Try it: Reproduce verbatim the lines of the material below, starting at the line with "Fellowship of the ring" and ending at the line with "2019-04-16 | 3 / 1 |", both inclusive; skip the rest.
───
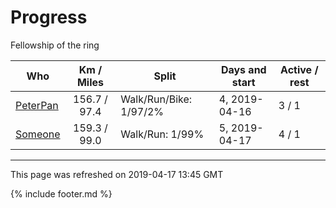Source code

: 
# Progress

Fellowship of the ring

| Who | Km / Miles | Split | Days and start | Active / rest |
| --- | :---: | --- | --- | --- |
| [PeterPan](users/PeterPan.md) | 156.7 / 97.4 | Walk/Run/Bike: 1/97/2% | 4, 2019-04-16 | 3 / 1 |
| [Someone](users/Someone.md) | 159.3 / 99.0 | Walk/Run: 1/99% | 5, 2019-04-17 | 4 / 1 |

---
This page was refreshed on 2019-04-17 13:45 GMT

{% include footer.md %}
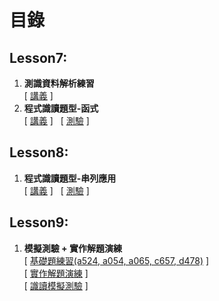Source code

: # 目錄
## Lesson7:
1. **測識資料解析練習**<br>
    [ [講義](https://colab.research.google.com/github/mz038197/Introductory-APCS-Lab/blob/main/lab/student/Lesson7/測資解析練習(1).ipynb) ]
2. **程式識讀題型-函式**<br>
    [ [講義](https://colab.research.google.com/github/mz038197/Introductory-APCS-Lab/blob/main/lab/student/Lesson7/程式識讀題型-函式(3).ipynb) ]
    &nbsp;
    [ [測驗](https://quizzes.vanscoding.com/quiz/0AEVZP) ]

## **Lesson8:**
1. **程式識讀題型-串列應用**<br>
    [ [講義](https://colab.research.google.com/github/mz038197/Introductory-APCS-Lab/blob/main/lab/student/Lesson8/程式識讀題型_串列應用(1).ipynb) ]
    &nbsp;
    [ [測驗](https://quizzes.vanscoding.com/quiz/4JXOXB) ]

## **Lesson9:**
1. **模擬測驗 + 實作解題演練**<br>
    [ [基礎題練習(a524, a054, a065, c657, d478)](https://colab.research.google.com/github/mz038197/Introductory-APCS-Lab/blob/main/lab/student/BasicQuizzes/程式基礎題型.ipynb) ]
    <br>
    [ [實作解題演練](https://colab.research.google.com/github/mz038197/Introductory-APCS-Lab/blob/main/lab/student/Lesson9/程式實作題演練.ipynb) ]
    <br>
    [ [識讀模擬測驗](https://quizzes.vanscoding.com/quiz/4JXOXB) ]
───
Written answer:
Fellowship of the ring

| Who | Km / Miles | Split | Days and start | Active / rest |
| --- | :---: | --- | --- | --- |
| [PeterPan](users/PeterPan.md) | 156.7 / 97.4 | Walk/Run/Bike: 1/97/2% | 4, 2019-04-16 | 3 / 1 |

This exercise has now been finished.